I am working on a web interface for creating a new user
profile. Wondering what is the industry standard for
acceptable a user id and password beside being just
alphanumeric (a-zA-Z0-9_)? Actually I am looking for what
are the allowable special characters that can be
used for user id and passwords besides being
alphanumeric in type.
Next, how can I construct such a pattern matching?
Thanks in advance!
# Just add any other valid characters after the \w
if($password =~ /[^\w]/) {
# invalid character supplied
}
As for what characters to allow...are you asking about password strength for heightening security? I'm not aware if there's an industry standard, but I've often seen password schemes that require picking at least 3 different characters classes (where the four classes are often uppercase, lowercase, punctuation and numbers).
I've not heard of any standard for it, but my first thought would be to limit usernames to a-zA-Z0-9_-+ since they are often displayed, and allow anything at all in passwords (with the possible exception of whitespace) so people can have secure passwords.
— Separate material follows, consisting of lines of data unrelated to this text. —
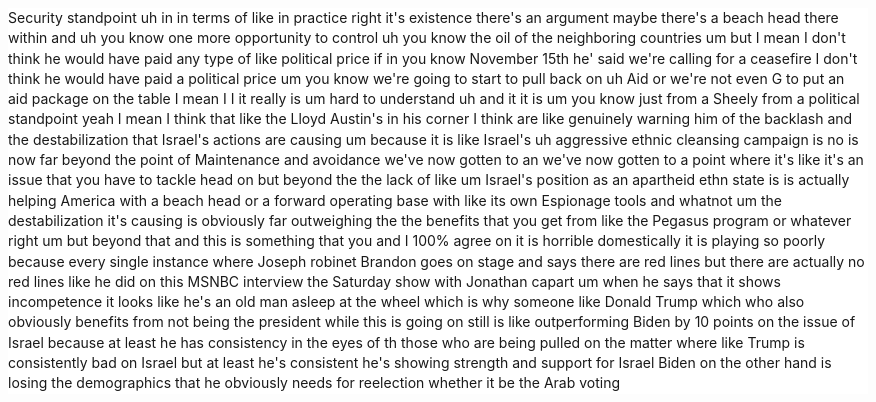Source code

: Security standpoint uh in in terms of
like in practice right it's existence
there's an argument maybe there's a
beach head there within and uh you know
one more opportunity to control uh you
know the oil of the neighboring
countries um but I mean I don't think he
would have paid any type of like
political price if in you know November
15th he' said we're calling for a
ceasefire I don't think he would have
paid a political price um you know we're
going to start to pull back on uh Aid or
we're not even G to put an aid package
on the table I mean I I it really is um
hard to understand uh and it it is um
you know just from a Sheely from a
political standpoint yeah I mean I think
that like the Lloyd Austin's in his
corner I think are like genuinely
warning him of the backlash and the
destabilization that Israel's actions
are
causing um because it is like Israel's
uh aggressive ethnic cleansing
campaign is no is now far beyond the
point of Maintenance and avoidance we've
now gotten to an we've now gotten to a
point where it's like it's an issue that
you have to tackle head on but beyond
the the lack of like um Israel's
position as an apartheid ethn state is
is actually helping America with a beach
head or a forward operating base with
like its own Espionage tools and whatnot
um the destabilization it's causing is
obviously far outweighing the the
benefits that you get from like the
Pegasus program or whatever right um but
beyond that and this is something that
you and I 100% agree on it is
horrible domestically it is playing so
poorly because every single instance
where Joseph robinet Brandon goes on
stage and says there are red lines but
there are actually no red lines like he
did on this MSNBC interview the Saturday
show with Jonathan capart um when he
says that it shows incompetence it looks
like he's an old man asleep at the wheel
which is why someone like Donald Trump
which who also obviously benefits from
not being the president while this is
going on still is like outperforming
Biden by 10 points on the issue of
Israel because at least he has
consistency in the eyes of th those who
are being pulled on the matter where
like Trump is consistently bad on Israel
but at least he's consistent he's
showing strength and support for Israel
Biden on the other hand is losing the
demographics that he obviously needs for
reelection whether it be the Arab voting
You might also consider something like Data::Password::Check, although, while it looks like a good starting point, it could do with extra features (such as "password not based on a dictionary word". I don't know if better modules exist for that type of thing.
Thanks!
No alphanumeric character is an XML special character or a whitespace character, so having those additional constraints makes no difference.
Just test that it is alphanumeric; taking the hyphan and underscore out of my previous regex will give you that.
Some thoughts on choosing passphrases may be found here.
Please do not keep posting the same question again and again, expecting such action to speed responses.
HTH,
If you're going to ask a user to remember something in order to use your site, you should let them put in anything that's easy for them to remember and they feel is secure, and make sure your system deals with weirdness appropriately (for example by appropriately escaping parts that may be confusing to a Web browser or a database).
In other words, my advice is: do more work coding so your users can be lazy, instead of being lazy so your customers have to do more work remembering.
For passwords, I think you should allow anything the user wants to use, because no-one but the user will see or have to type it. Username is a bit more difficult.
I would accept anything the user can type. Ideally you'll be hashing it before storing it anyway.
Let them make it an entire sentence if they wish. You may involve certain minimum requirements, like must contain an upper case character, or must contain at least one number, must be 6+ characters in length.
Lately I've ran into a few places I started to sign up to, and gave up. Why? The password. They wanted 6-8 characters in length (9 is too long), containing at least one upper case character, and one number. 9, 10, 12 or more characters, and I could have came up with something I can remember that contained a upper case character and a number. With exactly 6-8 characters, I couldn't come up with anything I thought both complex enough, yet easy enough to remember that I wouldn't have to resort to writing it on a sticky note and attaching it to my monitor.